Slide 17: Growth of social network analyses since late 1990.

· As you can see social network analyses went through the roof especially around 1990. What happened in 1990? WWW was introduced in 1980, and social networks were introduced in 1990.

Slide 18: Main sources of large-scale network data.

· In order to generate a graph we need to collect large amounts of data. Where can we get this large amount of data without jeopardizing participants’ privacy as well as intruding their daily functions?

· Collaborative graphs are an option because we can record who works with whom in a specific setting. As I explained briefly above, we can read their published articles to figure out co-authorships among scientists. The Wikipedia collaboration graph (connecting two Wikipedia editors if they’ve ever edited the same article) [122, 246] and the World- of-Warcraft collaboration graph (connecting two W-o-W users if they’ve ever taken part together in the same raid or other activity) are just two examples.

· Who talks to Whom graphs is another option. The Microsoft IM graph is a snapshot of a large community engaged in several billion conversations over the course of a month. In this way, it captures the “who-talks-to-whom” structure of the community. Similar datasets have been constructed from the e-mail logs within a company [6] or a university [259], as well as from records of phone calls: researchers have studied the structure of call.

· How about Information linkage graphs?

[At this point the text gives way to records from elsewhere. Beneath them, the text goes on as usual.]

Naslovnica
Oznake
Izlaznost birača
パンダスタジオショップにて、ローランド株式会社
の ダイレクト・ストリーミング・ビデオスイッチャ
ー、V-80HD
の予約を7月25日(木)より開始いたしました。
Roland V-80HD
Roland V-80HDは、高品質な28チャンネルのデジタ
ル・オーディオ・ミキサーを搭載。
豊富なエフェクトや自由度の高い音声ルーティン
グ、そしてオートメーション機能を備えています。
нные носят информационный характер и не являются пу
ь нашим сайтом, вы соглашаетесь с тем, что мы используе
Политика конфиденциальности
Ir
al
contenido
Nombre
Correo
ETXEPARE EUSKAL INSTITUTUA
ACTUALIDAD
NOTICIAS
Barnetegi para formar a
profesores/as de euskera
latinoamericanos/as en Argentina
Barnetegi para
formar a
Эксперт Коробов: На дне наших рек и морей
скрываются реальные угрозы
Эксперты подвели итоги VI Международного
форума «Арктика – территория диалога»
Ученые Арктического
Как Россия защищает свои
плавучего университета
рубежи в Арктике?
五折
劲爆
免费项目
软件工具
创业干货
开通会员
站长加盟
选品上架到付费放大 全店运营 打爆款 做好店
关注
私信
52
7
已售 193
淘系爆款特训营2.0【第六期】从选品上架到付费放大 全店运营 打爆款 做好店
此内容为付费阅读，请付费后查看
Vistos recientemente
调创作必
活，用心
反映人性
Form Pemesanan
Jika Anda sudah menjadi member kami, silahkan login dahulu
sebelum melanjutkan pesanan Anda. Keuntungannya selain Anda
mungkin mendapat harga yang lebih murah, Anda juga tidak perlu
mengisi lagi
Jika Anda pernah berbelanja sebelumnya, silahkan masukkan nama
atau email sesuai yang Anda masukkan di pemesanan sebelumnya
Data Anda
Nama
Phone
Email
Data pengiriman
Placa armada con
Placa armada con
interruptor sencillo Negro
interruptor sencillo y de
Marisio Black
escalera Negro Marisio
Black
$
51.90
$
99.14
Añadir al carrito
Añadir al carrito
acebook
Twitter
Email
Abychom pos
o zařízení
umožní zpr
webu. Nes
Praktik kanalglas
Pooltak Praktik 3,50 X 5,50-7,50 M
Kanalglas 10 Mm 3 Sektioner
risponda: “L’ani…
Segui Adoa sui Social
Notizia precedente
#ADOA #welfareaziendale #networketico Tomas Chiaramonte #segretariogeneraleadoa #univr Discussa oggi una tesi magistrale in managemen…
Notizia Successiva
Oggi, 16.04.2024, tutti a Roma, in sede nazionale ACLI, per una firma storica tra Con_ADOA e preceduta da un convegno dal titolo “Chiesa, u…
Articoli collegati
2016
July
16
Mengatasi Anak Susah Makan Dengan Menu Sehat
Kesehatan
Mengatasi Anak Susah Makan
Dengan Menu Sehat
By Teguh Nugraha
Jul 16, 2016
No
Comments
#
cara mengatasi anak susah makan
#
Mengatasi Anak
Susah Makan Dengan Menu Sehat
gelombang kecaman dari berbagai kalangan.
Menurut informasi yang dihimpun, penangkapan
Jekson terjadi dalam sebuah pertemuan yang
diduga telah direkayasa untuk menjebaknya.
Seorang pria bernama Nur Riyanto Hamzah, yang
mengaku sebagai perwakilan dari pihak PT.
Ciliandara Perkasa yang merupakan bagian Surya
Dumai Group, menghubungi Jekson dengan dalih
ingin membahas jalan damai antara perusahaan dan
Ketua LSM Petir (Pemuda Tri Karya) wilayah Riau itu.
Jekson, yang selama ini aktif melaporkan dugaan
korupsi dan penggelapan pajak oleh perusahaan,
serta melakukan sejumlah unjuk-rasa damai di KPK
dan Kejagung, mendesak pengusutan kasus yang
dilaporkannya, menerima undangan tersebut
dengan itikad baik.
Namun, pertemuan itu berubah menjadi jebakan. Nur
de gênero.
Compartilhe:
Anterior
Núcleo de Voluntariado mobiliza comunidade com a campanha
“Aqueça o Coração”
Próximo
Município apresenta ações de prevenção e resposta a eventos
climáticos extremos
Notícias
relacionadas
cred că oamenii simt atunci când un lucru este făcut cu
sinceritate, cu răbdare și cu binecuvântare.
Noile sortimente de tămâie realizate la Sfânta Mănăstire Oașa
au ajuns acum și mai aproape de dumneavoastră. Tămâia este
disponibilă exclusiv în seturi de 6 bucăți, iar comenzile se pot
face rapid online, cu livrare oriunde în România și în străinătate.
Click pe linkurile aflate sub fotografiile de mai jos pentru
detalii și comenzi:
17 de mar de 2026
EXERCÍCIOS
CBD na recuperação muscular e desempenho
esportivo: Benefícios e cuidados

Snapshots of the Web are central examples of network datasets; nodes are Web pages and directed edges represent links from one page to another.

· Lastly, think about technological network. Although the Web is built on a lot of sophisticated technology, it would be a mistake to think of it primarily as a technological network: it is really a projection onto a technological backdrop of ideas, information, and social and economic structure created by humans. But as we noted in the opening chapter, there has clearly been a convergence of social and technological networks over recent years, and much interesting network data comes from the more overtly technological end of the spectrum — with nodes representing physical devices and edges representing physical connections between them. Examples include the interconnections among computers on the Internet [155] or among generating stations in a power grid [411].

· Now the last quiz question of the day: Pick one of the examples above and describe what problems, challenges, and limitations you would encounter if you were to generate a graph. For instance, if you were to draw a collaboration graph among all MSU faculty members, what problems would you encounter? I’ll give you one minute. You can either pause this video to answer this question NOW on D2L or jot down your answer on the piece of paper and enter it later on D2L.

Slide 19: Exercises—Recitation Session on Thursday

We are going to explain further concepts, such as these.

So, I’d recommend that you look into the exercise questions in your textbook before the recitation session and be prepared to create some of these using NetLogo.

Thank you and hope you guys stay safe and healthy. And always…stay positive!